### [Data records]
▬▬▬▬▬▬

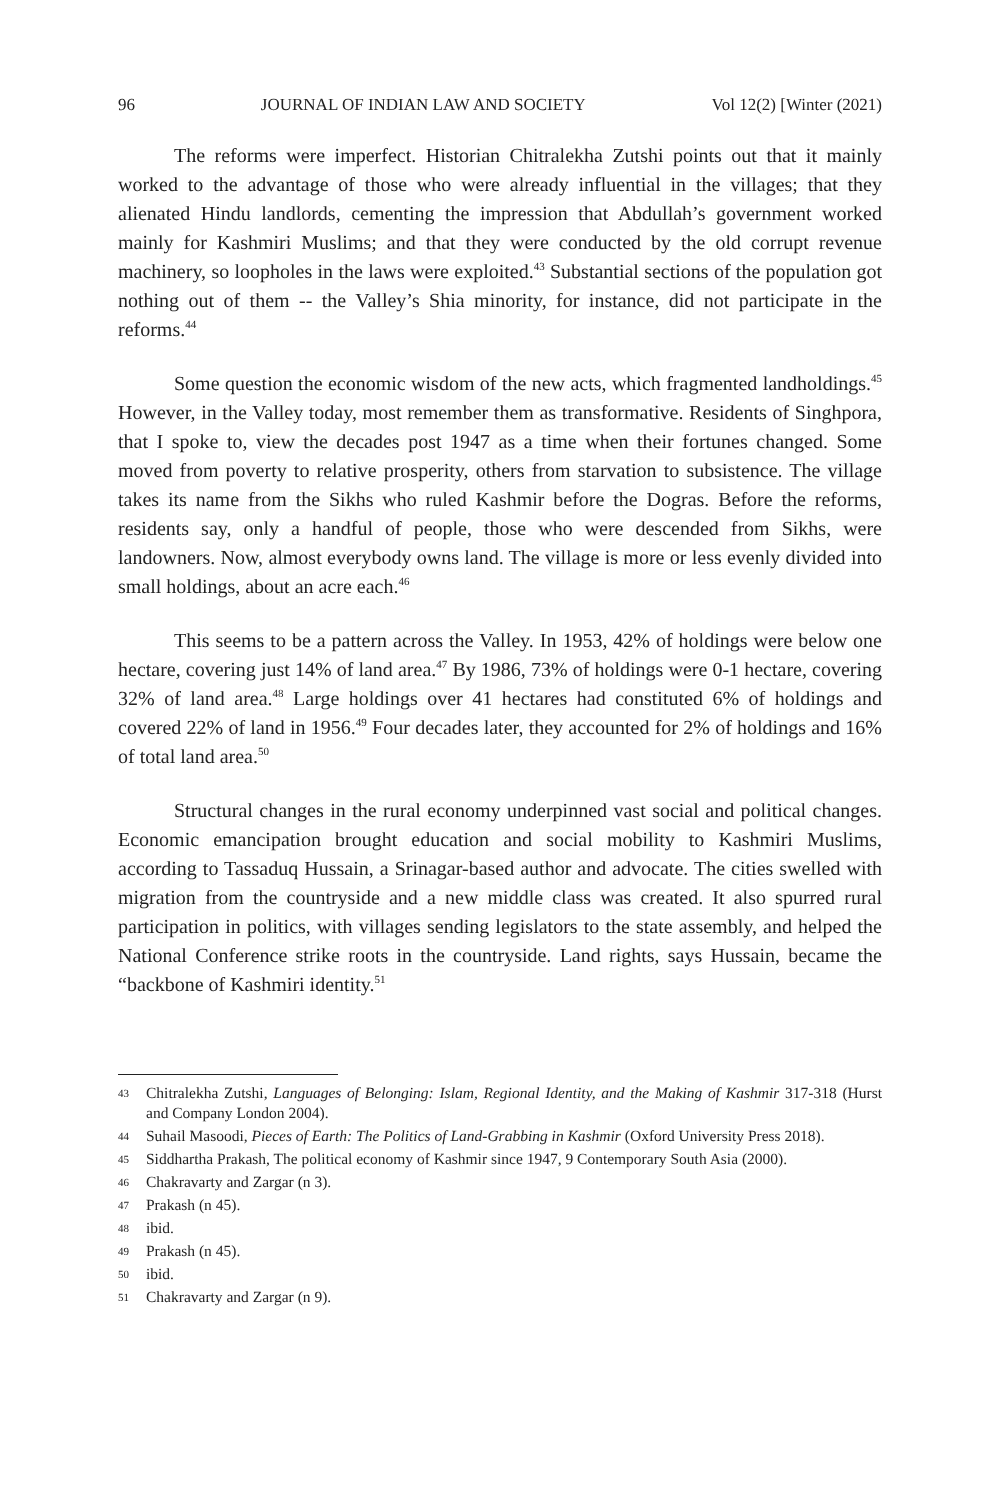96 JOURNAL OF INDIAN LAW AND SOCIETY Vol 12(2) [Winter (2021)
The reforms were imperfect. Historian Chitralekha Zutshi points out that it mainly worked to the advantage of those who were already influential in the villages; that they alienated Hindu landlords, cementing the impression that Abdullah’s government worked mainly for Kashmiri Muslims; and that they were conducted by the old corrupt revenue machinery, so loopholes in the laws were exploited.<sup>43</sup> Substantial sections of the population got nothing out of them -- the Valley’s Shia minority, for instance, did not participate in the reforms.<sup>44</sup>
Some question the economic wisdom of the new acts, which fragmented landholdings.<sup>45</sup> However, in the Valley today, most remember them as transformative. Residents of Singhpora, that I spoke to, view the decades post 1947 as a time when their fortunes changed. Some moved from poverty to relative prosperity, others from starvation to subsistence. The village takes its name from the Sikhs who ruled Kashmir before the Dogras. Before the reforms, residents say, only a handful of people, those who were descended from Sikhs, were landowners. Now, almost everybody owns land. The village is more or less evenly divided into small holdings, about an acre each.<sup>46</sup>
This seems to be a pattern across the Valley. In 1953, 42% of holdings were below one hectare, covering just 14% of land area.<sup>47</sup> By 1986, 73% of holdings were 0-1 hectare, covering 32% of land area.<sup>48</sup> Large holdings over 41 hectares had constituted 6% of holdings and covered 22% of land in 1956.<sup>49</sup> Four decades later, they accounted for 2% of holdings and 16% of total land area.<sup>50</sup>
Structural changes in the rural economy underpinned vast social and political changes. Economic emancipation brought education and social mobility to Kashmiri Muslims, according to Tassaduq Hussain, a Srinagar-based author and advocate. The cities swelled with migration from the countryside and a new middle class was created. It also spurred rural participation in politics, with villages sending legislators to the state assembly, and helped the National Conference strike roots in the countryside. Land rights, says Hussain, became the “backbone of Kashmiri identity.<sup>51</sup>
43 Chitralekha Zutshi, Languages of Belonging: Islam, Regional Identity, and the Making of Kashmir 317-318 (Hurst and Company London 2004).
44 Suhail Masoodi, Pieces of Earth: The Politics of Land-Grabbing in Kashmir (Oxford University Press 2018).
45 Siddhartha Prakash, The political economy of Kashmir since 1947, 9 Contemporary South Asia (2000).
46 Chakravarty and Zargar (n 3).
47 Prakash (n 45).
48 ibid.
49 Prakash (n 45).
50 ibid.
51 Chakravarty and Zargar (n 9).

▬▬▬▬▬▬

### [Work task]
Only one number is needed: please count the lines of the entries above in which the string "Chakravarty" occurs.

### [Solved exercise]
2